- Data for review:
•••••
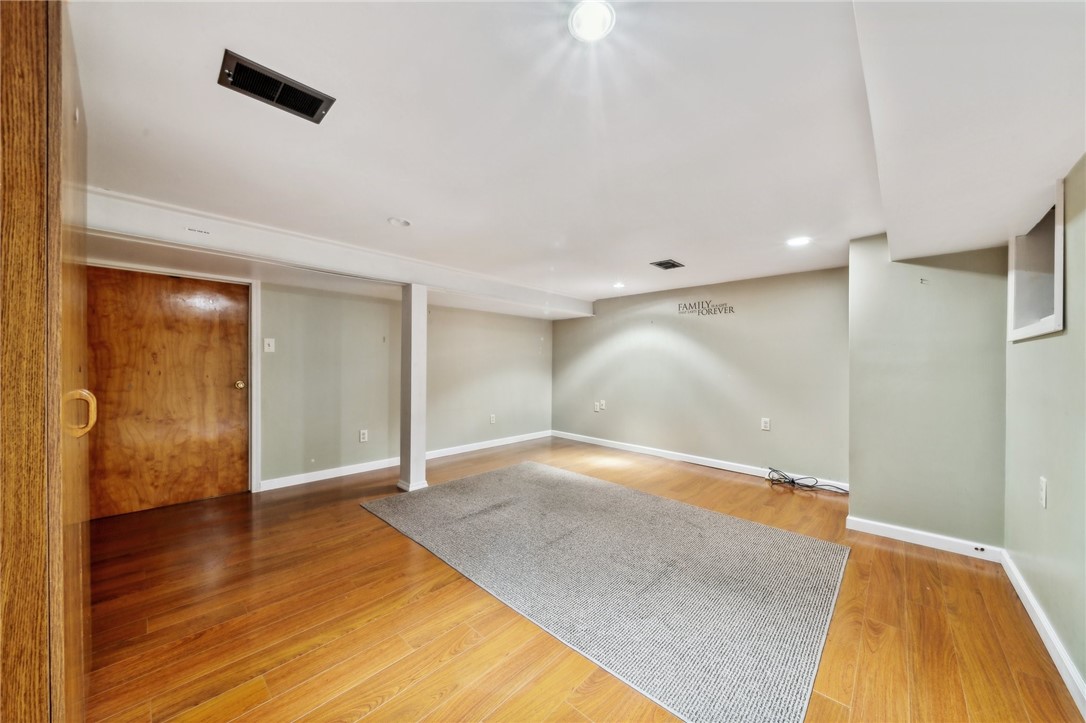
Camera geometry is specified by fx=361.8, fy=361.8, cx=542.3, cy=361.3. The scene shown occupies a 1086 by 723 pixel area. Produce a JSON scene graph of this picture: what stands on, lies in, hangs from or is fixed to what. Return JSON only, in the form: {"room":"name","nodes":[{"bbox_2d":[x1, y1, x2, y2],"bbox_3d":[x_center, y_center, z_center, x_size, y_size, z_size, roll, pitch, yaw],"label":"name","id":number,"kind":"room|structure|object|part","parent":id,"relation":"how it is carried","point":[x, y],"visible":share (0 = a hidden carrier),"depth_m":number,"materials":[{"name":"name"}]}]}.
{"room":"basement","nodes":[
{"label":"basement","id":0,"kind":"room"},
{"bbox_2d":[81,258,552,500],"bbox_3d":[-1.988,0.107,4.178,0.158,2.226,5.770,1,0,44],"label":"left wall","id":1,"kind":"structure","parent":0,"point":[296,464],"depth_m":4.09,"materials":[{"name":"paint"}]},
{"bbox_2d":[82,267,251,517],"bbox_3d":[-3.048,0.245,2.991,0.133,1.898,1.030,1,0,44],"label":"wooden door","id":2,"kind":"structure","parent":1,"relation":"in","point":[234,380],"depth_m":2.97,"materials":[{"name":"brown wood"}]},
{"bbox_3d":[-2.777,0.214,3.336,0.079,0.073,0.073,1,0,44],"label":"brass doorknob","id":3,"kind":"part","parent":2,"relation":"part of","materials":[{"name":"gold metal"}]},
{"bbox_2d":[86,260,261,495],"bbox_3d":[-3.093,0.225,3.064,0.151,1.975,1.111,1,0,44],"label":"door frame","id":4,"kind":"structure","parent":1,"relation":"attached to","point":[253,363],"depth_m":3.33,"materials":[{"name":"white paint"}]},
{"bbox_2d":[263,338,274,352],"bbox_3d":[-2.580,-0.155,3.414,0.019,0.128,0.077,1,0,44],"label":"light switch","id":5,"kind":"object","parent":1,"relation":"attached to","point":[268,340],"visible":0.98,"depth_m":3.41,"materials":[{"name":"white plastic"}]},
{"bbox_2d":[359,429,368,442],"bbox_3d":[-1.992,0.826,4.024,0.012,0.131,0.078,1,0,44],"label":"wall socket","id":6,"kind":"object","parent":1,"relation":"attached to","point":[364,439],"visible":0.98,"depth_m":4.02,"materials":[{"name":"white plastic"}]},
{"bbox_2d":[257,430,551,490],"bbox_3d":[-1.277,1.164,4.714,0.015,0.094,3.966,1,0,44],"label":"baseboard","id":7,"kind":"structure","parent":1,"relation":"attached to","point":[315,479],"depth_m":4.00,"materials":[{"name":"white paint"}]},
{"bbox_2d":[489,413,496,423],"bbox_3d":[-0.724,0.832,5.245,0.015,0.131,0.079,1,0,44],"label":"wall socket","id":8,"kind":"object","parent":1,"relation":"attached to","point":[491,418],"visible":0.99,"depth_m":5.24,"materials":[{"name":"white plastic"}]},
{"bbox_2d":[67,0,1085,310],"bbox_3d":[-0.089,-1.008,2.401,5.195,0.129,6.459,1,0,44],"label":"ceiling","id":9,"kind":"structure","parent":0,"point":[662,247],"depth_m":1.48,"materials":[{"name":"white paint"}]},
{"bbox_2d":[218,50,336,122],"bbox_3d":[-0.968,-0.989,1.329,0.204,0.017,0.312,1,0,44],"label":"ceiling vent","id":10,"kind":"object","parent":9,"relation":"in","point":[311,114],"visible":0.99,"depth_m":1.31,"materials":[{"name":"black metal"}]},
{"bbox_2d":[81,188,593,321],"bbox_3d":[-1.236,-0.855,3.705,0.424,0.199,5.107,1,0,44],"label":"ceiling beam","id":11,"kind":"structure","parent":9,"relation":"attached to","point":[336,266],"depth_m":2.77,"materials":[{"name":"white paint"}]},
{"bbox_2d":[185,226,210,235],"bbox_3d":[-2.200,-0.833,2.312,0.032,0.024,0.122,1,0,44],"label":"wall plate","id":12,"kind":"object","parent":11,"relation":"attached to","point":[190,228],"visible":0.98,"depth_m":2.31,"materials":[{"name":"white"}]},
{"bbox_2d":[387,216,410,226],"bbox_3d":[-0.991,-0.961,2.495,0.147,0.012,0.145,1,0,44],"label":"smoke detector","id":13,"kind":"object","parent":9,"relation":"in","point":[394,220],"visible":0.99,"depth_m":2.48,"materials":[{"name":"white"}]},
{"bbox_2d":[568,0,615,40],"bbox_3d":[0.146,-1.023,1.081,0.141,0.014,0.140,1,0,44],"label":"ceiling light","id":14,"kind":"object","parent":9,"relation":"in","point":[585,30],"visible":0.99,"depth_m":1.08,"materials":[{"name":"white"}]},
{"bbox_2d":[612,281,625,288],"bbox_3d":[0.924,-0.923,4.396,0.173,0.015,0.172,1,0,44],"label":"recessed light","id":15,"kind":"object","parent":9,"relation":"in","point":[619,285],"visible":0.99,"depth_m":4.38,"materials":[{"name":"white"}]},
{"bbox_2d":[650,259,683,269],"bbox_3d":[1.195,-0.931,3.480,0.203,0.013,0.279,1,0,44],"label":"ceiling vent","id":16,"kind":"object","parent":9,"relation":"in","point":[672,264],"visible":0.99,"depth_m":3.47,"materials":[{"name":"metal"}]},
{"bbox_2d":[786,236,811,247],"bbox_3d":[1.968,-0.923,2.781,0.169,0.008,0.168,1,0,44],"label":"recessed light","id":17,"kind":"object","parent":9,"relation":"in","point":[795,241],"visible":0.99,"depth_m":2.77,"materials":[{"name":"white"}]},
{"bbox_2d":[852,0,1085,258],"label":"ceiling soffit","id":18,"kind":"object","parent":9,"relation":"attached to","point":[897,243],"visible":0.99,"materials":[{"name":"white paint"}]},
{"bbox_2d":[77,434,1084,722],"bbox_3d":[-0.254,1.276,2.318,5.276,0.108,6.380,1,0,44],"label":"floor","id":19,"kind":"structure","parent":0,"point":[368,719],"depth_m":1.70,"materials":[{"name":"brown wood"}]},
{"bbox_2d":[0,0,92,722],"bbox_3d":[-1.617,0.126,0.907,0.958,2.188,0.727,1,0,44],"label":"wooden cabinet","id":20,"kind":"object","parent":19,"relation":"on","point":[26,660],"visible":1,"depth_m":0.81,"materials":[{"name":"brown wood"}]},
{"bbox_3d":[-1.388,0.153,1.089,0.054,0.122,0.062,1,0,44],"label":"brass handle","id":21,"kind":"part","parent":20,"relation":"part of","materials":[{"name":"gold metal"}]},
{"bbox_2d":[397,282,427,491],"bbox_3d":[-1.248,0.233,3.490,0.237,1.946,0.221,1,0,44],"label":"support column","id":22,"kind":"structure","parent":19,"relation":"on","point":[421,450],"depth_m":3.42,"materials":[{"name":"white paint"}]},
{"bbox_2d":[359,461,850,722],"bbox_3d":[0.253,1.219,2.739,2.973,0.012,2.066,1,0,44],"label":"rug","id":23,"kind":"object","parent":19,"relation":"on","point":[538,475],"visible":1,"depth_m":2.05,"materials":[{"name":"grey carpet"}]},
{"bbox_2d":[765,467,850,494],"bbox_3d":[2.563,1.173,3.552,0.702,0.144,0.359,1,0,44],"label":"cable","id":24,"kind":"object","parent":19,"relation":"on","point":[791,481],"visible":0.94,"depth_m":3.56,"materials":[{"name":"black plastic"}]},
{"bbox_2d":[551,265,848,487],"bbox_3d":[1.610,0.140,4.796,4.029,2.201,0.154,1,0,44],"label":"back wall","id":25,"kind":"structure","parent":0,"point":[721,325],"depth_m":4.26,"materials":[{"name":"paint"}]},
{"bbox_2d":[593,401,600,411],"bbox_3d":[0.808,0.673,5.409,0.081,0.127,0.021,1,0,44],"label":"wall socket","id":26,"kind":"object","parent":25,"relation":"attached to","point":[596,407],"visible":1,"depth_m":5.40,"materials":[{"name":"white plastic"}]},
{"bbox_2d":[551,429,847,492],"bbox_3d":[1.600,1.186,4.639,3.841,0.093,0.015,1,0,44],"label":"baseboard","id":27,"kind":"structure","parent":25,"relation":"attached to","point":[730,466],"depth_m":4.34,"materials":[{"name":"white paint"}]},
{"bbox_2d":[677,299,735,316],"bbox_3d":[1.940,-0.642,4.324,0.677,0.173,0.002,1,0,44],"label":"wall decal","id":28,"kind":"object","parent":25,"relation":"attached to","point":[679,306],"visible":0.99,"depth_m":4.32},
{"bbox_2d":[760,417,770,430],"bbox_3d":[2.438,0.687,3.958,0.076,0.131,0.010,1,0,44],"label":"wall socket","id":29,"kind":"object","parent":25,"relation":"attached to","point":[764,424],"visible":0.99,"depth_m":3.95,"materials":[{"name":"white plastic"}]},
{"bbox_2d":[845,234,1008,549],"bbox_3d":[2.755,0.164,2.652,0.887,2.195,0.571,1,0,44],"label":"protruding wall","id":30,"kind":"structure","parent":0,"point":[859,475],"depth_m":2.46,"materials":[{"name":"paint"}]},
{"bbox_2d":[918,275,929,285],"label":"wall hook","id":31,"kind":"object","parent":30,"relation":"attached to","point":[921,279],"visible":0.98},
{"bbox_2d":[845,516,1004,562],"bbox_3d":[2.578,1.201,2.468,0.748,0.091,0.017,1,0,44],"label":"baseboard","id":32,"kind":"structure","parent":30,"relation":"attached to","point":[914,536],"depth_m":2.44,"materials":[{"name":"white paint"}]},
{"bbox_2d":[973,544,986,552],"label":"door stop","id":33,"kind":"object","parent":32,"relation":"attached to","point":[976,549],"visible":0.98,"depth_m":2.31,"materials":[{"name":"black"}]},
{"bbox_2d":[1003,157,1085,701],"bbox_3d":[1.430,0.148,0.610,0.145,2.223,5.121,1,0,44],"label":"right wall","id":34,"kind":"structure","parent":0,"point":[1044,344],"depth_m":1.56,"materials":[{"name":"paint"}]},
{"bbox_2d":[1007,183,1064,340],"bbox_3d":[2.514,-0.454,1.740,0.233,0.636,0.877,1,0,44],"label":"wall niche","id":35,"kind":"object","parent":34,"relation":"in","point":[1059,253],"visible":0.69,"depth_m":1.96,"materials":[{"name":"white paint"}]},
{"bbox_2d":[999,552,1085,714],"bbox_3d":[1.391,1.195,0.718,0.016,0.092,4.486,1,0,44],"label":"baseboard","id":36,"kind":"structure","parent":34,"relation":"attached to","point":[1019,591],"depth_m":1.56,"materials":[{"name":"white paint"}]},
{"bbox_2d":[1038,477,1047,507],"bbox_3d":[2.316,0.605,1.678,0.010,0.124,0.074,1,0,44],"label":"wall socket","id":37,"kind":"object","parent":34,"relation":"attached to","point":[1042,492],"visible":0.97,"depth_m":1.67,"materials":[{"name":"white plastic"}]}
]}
•••••
- Your task:
"basement" is the string to look for; please copy every line of the records above where it appears.

- Exercise result:
{"room":"basement","nodes":[
{"label":"basement","id":0,"kind":"room"},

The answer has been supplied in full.